Edlinger: Richtig eingesetzt, unterstützt der Human Digital Twin Mitarbeiter bei ihrer täglichen Arbeit – er überwacht sie nicht. Technologie ist nicht der Chef. Sie ist ein Assistent. Und das macht den entscheidenden Unterschied.
Was wird das ILS Main Event 2025 der Branche bieten?
Edlinger: Wir sehen die ILS nicht als typische Konferenz – sie ist eine Plattform für Menschen, die etwas bewegen wollen. Egal, ob sie aus der Industrie, Wissenschaft, Politik oder Berufsschulen kommen, sie helfen, ein echtes Zukunfts-Ökosystem aufzubauen. Veränderung entsteht nicht durch Zuschauen – sondern durch Handeln.

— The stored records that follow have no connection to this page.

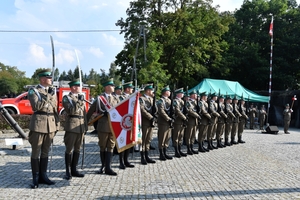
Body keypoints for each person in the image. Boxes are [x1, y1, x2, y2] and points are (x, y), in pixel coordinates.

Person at [27, 68, 60, 189]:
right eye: (48, 77)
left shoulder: (52, 91)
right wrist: (47, 96)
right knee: (36, 151)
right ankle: (35, 177)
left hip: (50, 124)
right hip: (38, 124)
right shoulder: (33, 91)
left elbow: (55, 108)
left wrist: (57, 124)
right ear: (42, 79)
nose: (51, 79)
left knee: (45, 151)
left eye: (51, 77)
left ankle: (43, 176)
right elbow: (36, 107)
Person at [86, 78, 120, 176]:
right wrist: (85, 123)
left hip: (113, 126)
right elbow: (91, 110)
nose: (114, 87)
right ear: (107, 87)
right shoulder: (100, 98)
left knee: (111, 146)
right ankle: (103, 166)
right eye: (112, 86)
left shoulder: (116, 99)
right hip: (103, 125)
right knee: (103, 146)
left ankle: (108, 167)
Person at [62, 78, 87, 180]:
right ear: (73, 87)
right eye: (78, 86)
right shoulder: (67, 98)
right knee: (69, 149)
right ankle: (68, 171)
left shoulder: (81, 98)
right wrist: (79, 102)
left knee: (78, 148)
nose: (79, 88)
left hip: (80, 126)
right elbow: (71, 111)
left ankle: (74, 169)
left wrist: (85, 126)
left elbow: (84, 113)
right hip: (72, 126)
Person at [118, 81, 135, 169]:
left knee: (129, 141)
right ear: (127, 89)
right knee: (122, 142)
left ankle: (126, 160)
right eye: (131, 88)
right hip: (123, 122)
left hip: (131, 122)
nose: (132, 89)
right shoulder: (121, 97)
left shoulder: (132, 97)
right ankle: (121, 161)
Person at [139, 83, 156, 164]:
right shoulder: (141, 99)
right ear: (147, 91)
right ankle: (142, 156)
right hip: (145, 122)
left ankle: (147, 155)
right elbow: (142, 110)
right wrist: (150, 117)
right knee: (143, 139)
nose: (152, 91)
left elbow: (155, 110)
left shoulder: (152, 99)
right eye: (151, 90)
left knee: (148, 139)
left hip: (151, 122)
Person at [157, 86, 173, 161]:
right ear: (166, 92)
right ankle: (161, 154)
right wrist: (168, 118)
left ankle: (165, 152)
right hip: (163, 122)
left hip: (169, 122)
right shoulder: (161, 100)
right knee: (162, 138)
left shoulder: (170, 101)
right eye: (169, 91)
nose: (170, 92)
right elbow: (161, 111)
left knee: (167, 138)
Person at [172, 88, 188, 158]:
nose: (183, 94)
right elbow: (177, 111)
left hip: (182, 121)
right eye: (181, 93)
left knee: (181, 136)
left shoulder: (182, 101)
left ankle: (179, 149)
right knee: (176, 136)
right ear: (178, 94)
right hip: (177, 121)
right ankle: (176, 151)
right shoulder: (175, 101)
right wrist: (184, 117)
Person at [185, 90, 200, 154]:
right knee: (189, 135)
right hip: (190, 121)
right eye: (195, 94)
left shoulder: (196, 102)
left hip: (195, 121)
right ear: (193, 95)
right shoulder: (189, 102)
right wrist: (197, 115)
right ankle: (188, 149)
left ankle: (191, 147)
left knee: (193, 135)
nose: (196, 96)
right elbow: (190, 111)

Bergles: Keine Schlagworte, keine leeren Parolen. Bei der ILS geht es um echte Begegnungen und echten Schwung. Wir bringen große Themen – Mobilität, Digitalisierung, Kreislaufwirtschaft, Geopolitik – in einen Raum. Unser Ziel: Inspiration mit Substanz. Wer reingeht, wird verändert rausgehen.
Was sind Ihre persönlichen Erwartungen an die ILS 2025?
Bergles: Für mich ist die ILS ein Zukunftslabor mit globaler Perspektive. Ich hoffe, wir können zeigen, dass Dinge anders gemacht werden können – tiefgründig, praktisch, mutig. Ich freue mich auf den Moment, in dem sich ein Gespräch in eine echte Zusammenarbeit verwandelt. Dann wird die ILS zu dem, was sie sein soll: ein Raum der Möglichkeiten.
Edlinger: Wenn die ILS 2025 Menschen aus verschiedenen Bereichen zusammenbringt, um gemeinsam nach Antworten auf die großen Fragen unserer Zeit zu suchen – dann haben wir unser Ziel erreicht.